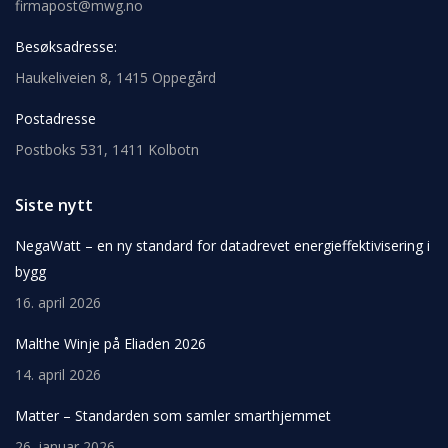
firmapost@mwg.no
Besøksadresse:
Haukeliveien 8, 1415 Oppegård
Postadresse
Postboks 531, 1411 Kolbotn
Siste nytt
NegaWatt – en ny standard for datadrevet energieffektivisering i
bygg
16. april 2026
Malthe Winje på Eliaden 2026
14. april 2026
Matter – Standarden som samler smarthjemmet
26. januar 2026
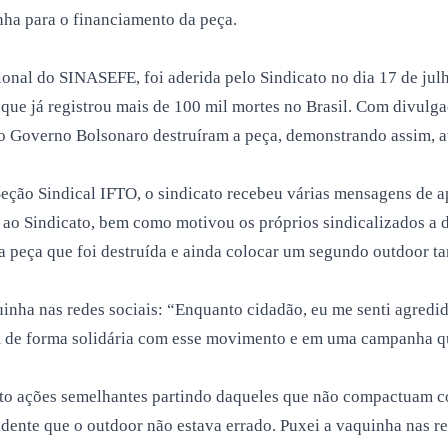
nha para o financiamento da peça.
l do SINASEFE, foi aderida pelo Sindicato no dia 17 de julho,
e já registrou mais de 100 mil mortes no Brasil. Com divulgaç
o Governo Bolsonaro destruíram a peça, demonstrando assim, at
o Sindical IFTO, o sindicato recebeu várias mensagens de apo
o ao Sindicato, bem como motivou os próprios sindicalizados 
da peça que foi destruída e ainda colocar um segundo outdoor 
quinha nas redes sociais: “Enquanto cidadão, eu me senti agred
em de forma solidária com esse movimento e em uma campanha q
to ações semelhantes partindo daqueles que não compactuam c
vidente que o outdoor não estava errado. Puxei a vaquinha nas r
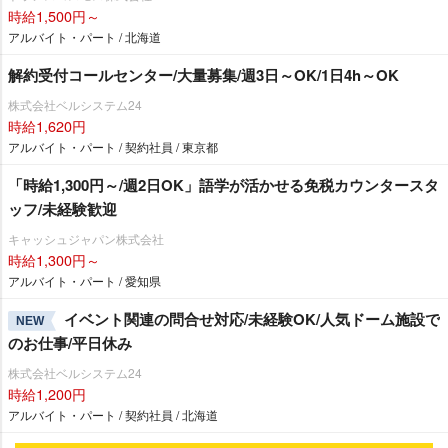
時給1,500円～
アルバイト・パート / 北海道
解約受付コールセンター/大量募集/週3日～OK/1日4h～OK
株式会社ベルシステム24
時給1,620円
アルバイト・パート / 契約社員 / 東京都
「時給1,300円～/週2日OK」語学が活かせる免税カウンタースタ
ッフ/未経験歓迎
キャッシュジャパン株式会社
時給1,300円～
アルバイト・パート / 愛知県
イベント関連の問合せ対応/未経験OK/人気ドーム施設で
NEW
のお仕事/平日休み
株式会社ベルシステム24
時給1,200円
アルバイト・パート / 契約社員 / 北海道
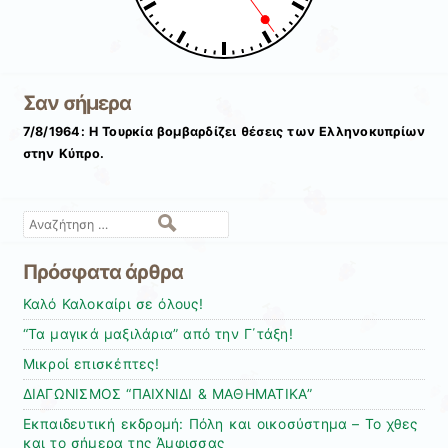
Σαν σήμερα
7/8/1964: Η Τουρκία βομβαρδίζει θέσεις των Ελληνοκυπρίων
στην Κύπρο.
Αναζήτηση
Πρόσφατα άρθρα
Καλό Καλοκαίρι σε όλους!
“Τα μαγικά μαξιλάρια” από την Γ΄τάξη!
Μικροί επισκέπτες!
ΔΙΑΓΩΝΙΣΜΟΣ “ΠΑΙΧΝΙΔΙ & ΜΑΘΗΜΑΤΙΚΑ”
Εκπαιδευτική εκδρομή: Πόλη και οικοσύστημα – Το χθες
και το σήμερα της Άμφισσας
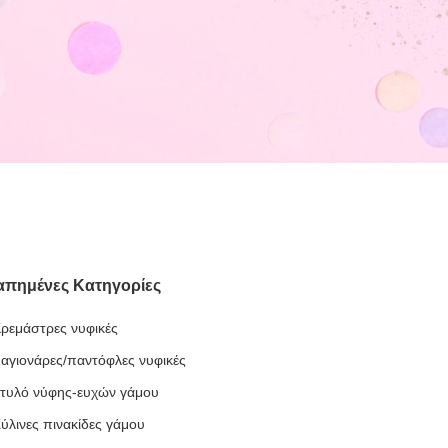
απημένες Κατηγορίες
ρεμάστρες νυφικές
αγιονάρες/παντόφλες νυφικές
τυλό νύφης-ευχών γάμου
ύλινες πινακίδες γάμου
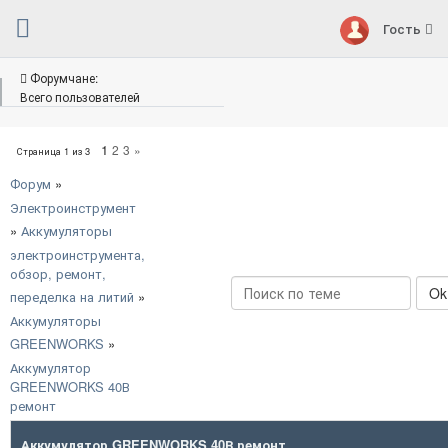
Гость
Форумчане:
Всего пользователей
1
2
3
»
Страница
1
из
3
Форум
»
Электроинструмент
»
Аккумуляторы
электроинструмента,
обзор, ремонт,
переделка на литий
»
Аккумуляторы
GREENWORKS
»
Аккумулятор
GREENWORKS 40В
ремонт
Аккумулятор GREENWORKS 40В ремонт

----

• TASK STATEMENT:
Output each entry verbatim; none of the pictures should be included.

• OUTPUT FOR THIS EXERCISE:
firmapost@mwg.no
Besøksadresse:
Haukeliveien 8, 1415 Oppegård
Postadresse
Postboks 531, 1411 Kolbotn
Siste nytt
NegaWatt – en ny standard for datadrevet energieffektivisering i
bygg
16. april 2026
Malthe Winje på Eliaden 2026
14. april 2026
Matter – Standarden som samler smarthjemmet
26. januar 2026
nha para o financiamento da peça.
l do SINASEFE, foi aderida pelo Sindicato no dia 17 de julho,
e já registrou mais de 100 mil mortes no Brasil. Com divulgaç
o Governo Bolsonaro destruíram a peça, demonstrando assim, at
o Sindical IFTO, o sindicato recebeu várias mensagens de apo
o ao Sindicato, bem como motivou os próprios sindicalizados 
da peça que foi destruída e ainda colocar um segundo outdoor 
quinha nas redes sociais: “Enquanto cidadão, eu me senti agred
em de forma solidária com esse movimento e em uma campanha q
to ações semelhantes partindo daqueles que não compactuam c
vidente que o outdoor não estava errado. Puxei a vaquinha nas r
時給1,500円～
アルバイト・パート / 北海道
解約受付コールセンター/大量募集/週3日～OK/1日4h～OK
株式会社ベルシステム24
時給1,620円
アルバイト・パート / 契約社員 / 東京都
「時給1,300円～/週2日OK」語学が活かせる免税カウンタースタ
ッフ/未経験歓迎
キャッシュジャパン株式会社
時給1,300円～
アルバイト・パート / 愛知県
イベント関連の問合せ対応/未経験OK/人気ドーム施設で
NEW
のお仕事/平日休み
株式会社ベルシステム24
時給1,200円
アルバイト・パート / 契約社員 / 北海道
Σαν σήμερα
7/8/1964: Η Τουρκία βομβαρδίζει θέσεις των Ελληνοκυπρίων
στην Κύπρο.
Αναζήτηση
Πρόσφατα άρθρα
Καλό Καλοκαίρι σε όλους!
“Τα μαγικά μαξιλάρια” από την Γ΄τάξη!
Μικροί επισκέπτες!
ΔΙΑΓΩΝΙΣΜΟΣ “ΠΑΙΧΝΙΔΙ & ΜΑΘΗΜΑΤΙΚΑ”
Εκπαιδευτική εκδρομή: Πόλη και οικοσύστημα – Το χθες
και το σήμερα της Άμφισσας
απημένες Κατηγορίες
ρεμάστρες νυφικές
αγιονάρες/παντόφλες νυφικές
τυλό νύφης-ευχών γάμου
ύλινες πινακίδες γάμου
Гость
Форумчане:
Всего пользователей
1
2
3
»
Страница
1
из
3
Форум
»
Электроинструмент
»
Аккумуляторы
электроинструмента,
обзор, ремонт,
переделка на литий
»
Аккумуляторы
GREENWORKS
»
Аккумулятор
GREENWORKS 40В
ремонт
Аккумулятор GREENWORKS 40В ремонт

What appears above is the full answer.